### Source extract
______________________________

514 F2d 92 United States v. Johnson
514 F.2d 92
UNITED STATES of America, Plaintiff-Appellee,
Walter Berry JOHNSON, a/k/a Buddy Johnson, and Robert Paul
United States Court of Appeals,
June 9, 1975.
O. Torbitt Ivey, Jr., Augusta, Ga. (Court appointed), for Johnson.
Larry E. Maioriello, Augusta, Ga. (Court appointed), for Estabrook.
R. Jackson B. Smith, Jr., U. S. Atty., Elizabeth C. Calhoun, Asst. U. S. Atty., Augusta, Ga., for plaintiff-appellee.
Appeals from the United States District Court for the Southern District of Georgia.
Before GIBSON*, THORNBERRY and AINSWORTH, Circuit Judges.
THORNBERRY, Circuit Judge:
Roger Lewis Marchant and Lawrie Cantrell, both members of the United States Army stationed at Fort Gordon, Georgia, spent the evening of March 12, 1974 in nearby Augusta, Georgia. They were waiting for the 11:50 p. m. bus back to Fort Gordon when Robert Paul Estabrook approached them, offering to drive them back to the base. The couple accepted and got into the back seat of his car. A few minutes later, Walter Berry Johnson joined the three, and Estabrook drove off. Instead of proceeding back to Fort Gordon, Estabrook drove in the opposite direction toward the bridge leading to South Carolina. Marchant and Cantrell protested in vain, and the car eventually stopped on a dirt road in a deserted area of South Carolina. The couple jumped out of the car, and started to walk back toward a highway, but Estabrook and Johnson followed them in the car. When Marchant told Estabrook and Johnson that he and Lawrie were leaving and the MPs would eventually catch up with them, Estabrook jumped out of the car and assaulted Marchant. Then Johnson forced Lawrie into the back seat of the car and raped her. Early in the morning of March 13, 1974, the four returned to Augusta. When the car stopped, Marchant and Cantrell jumped out, ran into a local restaurant and phoned the police.

______________________________

Dataset items:
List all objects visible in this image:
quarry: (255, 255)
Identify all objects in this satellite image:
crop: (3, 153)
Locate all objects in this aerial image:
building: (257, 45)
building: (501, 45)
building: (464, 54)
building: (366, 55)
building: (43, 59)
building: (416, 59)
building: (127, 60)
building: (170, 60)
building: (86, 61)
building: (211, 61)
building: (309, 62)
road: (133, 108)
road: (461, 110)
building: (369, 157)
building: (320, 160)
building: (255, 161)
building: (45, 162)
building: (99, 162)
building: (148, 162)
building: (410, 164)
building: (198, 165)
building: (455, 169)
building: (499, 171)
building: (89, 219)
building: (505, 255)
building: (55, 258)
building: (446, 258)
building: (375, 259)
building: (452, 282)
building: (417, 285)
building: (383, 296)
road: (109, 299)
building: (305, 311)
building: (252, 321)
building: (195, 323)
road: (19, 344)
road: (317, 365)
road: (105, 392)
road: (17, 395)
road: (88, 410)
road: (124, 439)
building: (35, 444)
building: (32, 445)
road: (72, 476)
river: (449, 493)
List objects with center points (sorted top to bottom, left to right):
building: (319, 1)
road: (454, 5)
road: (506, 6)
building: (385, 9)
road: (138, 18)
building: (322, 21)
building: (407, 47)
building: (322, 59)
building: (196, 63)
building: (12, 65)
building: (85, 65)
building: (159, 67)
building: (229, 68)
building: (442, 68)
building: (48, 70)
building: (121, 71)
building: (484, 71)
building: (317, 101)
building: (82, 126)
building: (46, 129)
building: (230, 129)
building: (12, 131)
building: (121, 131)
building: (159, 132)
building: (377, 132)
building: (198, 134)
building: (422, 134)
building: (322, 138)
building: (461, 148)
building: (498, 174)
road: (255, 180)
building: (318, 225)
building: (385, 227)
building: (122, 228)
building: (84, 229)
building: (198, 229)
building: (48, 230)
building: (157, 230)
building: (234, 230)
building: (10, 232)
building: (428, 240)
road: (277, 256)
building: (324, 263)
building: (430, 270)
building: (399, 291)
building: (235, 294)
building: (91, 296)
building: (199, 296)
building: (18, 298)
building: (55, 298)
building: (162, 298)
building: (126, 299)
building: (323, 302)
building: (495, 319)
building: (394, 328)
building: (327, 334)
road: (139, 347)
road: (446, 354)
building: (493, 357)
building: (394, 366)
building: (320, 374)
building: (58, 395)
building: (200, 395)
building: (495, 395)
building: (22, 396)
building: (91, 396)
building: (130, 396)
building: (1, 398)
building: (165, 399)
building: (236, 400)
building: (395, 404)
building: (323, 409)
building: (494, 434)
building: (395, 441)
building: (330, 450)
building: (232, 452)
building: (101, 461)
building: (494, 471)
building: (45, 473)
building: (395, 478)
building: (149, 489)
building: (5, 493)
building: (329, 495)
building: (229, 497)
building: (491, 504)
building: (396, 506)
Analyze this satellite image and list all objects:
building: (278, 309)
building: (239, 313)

______________________________

### Aim
Please repeat the court opinion word for word, starting at "R. Jackson B." and ending at "District of Georgia.".

### Answer in full
R. Jackson B. Smith, Jr., U. S. Atty., Elizabeth C. Calhoun, Asst. U. S. Atty., Augusta, Ga., for plaintiff-appellee.
Appeals from the United States District Court for the Southern District of Georgia.